> [The problem]:
When you restate the data, keep every word as it is and drop the images.

== Segment start ==

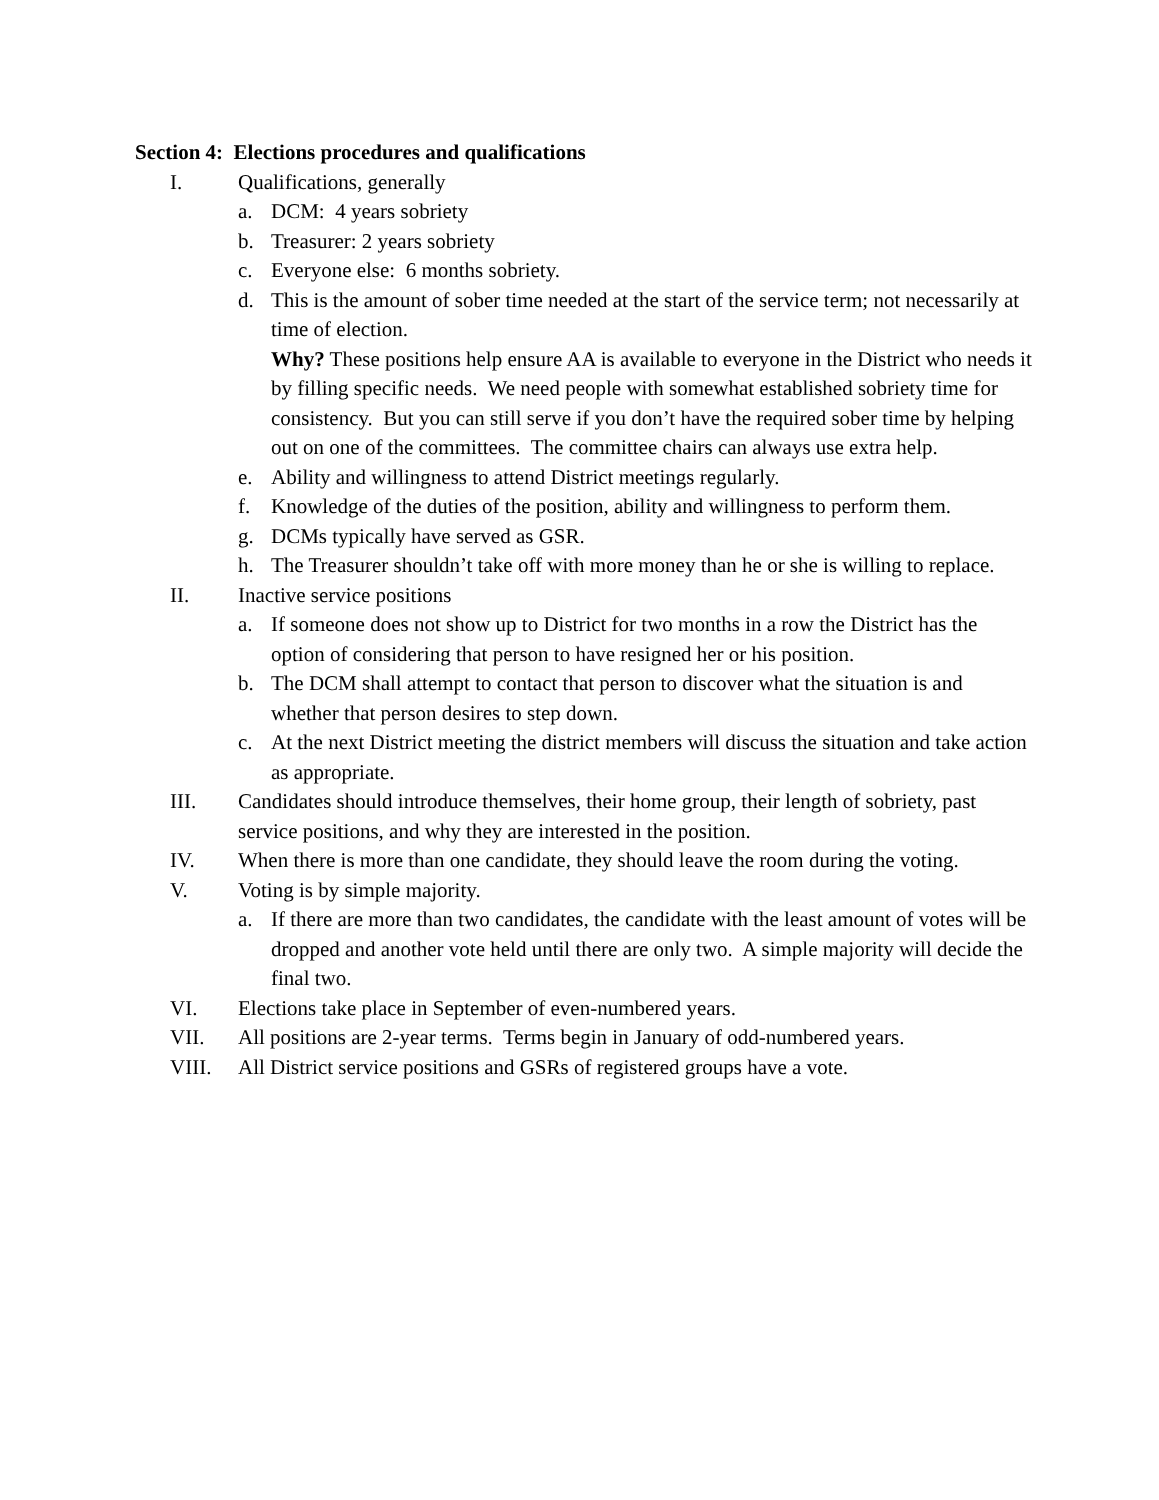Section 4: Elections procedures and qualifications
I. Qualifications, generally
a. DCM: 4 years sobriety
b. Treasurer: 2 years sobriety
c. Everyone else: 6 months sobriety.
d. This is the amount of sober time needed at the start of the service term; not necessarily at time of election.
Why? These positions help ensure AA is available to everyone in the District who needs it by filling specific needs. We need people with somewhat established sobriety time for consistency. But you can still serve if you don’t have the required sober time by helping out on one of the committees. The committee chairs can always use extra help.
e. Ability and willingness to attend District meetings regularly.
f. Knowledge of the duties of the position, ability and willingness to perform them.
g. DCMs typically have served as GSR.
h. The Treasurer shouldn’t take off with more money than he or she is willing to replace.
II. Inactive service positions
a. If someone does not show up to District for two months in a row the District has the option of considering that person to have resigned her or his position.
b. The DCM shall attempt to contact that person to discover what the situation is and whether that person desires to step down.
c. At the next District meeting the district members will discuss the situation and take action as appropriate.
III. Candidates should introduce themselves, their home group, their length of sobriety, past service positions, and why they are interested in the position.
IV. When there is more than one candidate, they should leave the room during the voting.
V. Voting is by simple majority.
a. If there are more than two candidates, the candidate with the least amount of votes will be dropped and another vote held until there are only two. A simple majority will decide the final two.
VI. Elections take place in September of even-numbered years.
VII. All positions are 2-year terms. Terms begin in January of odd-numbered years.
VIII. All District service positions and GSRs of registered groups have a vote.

== Segment end ==

> [Result for this exercise]:
Section 4: Elections procedures and qualifications
I. Qualifications, generally
a. DCM: 4 years sobriety
b. Treasurer: 2 years sobriety
c. Everyone else: 6 months sobriety.
d. This is the amount of sober time needed at the start of the service term; not necessarily at time of election.
Why? These positions help ensure AA is available to everyone in the District who needs it by filling specific needs. We need people with somewhat established sobriety time for consistency. But you can still serve if you don’t have the required sober time by helping out on one of the committees. The committee chairs can always use extra help.
e. Ability and willingness to attend District meetings regularly.
f. Knowledge of the duties of the position, ability and willingness to perform them.
g. DCMs typically have served as GSR.
h. The Treasurer shouldn’t take off with more money than he or she is willing to replace.
II. Inactive service positions
a. If someone does not show up to District for two months in a row the District has the option of considering that person to have resigned her or his position.
b. The DCM shall attempt to contact that person to discover what the situation is and whether that person desires to step down.
c. At the next District meeting the district members will discuss the situation and take action as appropriate.
III. Candidates should introduce themselves, their home group, their length of sobriety, past service positions, and why they are interested in the position.
IV. When there is more than one candidate, they should leave the room during the voting.
V. Voting is by simple majority.
a. If there are more than two candidates, the candidate with the least amount of votes will be dropped and another vote held until there are only two. A simple majority will decide the final two.
VI. Elections take place in September of even-numbered years.
VII. All positions are 2-year terms. Terms begin in January of odd-numbered years.
VIII. All District service positions and GSRs of registered groups have a vote.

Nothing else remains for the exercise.